§ OBJECTIVE:
List every qualification that the college admissions text below says was rated on a 1-6 scale.

§ TEXT PROVIDED:
Seven Tips for Navigating the Chart of Accounts

“This kid is a 2-2-2-2 with 1-1-1 support and 1520 Board scores. He looks pretty strong to me. What do you think?”

“Well, I have a 3-3-2-2 with 2-2-1 recommendations and mid-1400s. Great kid, but it may be tough to find a slot for him,” came the response.

The shorthand of the college admissions process didn’t really reduce applicants to mere numbers, but these numeric rating designations were useful. In assessing academic, extra-curricular, athletic, and personal qualifications on a 1-6 scale, a “4-4-1-3” was significantly different from a “1-3-6-3” or a “3-3-4-1.”

In my early days as a college admissions officer – a long way away in time, but not so far in distance – the college’s apparent practice of quantifying much of what was really a qualitative process struck me like fingernails across a black board (a reference that unquestionably dates me as being pre-“Millennials”).

But once I caught on, once I realized that a “1” academic was more likely a Westinghouse National Science awardee than an 800 Board scorer, or a “1” athlete was a likely Olympian and not “just” an All-League selectee, and that “1”-rated teachers’ reports resulted not from just checking the “Outstanding” boxes but from an obviously enthusiastic and well-documented testimony to unusual scholarship, I began to understand. In fact, the method was useful shorthand for the story, one that allowed me to spend my time most productively on the most competitive cases.

§ DATASET ENTRIES:
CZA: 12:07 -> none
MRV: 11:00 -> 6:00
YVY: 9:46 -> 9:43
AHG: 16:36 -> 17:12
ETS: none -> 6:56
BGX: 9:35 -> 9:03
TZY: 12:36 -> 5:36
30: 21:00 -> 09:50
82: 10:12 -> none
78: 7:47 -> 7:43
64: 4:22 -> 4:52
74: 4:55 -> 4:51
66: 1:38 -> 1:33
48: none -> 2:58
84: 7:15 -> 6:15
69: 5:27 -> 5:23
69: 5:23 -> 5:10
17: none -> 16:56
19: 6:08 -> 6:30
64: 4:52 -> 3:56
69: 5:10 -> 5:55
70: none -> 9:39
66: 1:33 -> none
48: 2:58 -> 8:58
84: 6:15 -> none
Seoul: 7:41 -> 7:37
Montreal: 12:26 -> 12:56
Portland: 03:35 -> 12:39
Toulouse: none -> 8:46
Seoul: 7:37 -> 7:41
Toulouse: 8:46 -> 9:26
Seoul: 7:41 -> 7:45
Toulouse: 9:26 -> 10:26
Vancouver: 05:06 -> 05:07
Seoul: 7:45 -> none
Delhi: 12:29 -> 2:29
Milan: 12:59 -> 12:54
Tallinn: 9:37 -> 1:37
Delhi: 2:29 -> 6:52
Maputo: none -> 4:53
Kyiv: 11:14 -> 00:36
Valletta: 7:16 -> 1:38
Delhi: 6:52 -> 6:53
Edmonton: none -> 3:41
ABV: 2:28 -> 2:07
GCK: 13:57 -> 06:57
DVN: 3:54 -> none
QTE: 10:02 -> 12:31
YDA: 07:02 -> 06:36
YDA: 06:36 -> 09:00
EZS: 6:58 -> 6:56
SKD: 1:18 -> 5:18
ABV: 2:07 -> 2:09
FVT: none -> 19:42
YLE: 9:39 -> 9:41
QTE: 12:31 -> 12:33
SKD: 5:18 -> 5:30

§ TASK RESULT:
Academic, extra-curricular, athletic, personal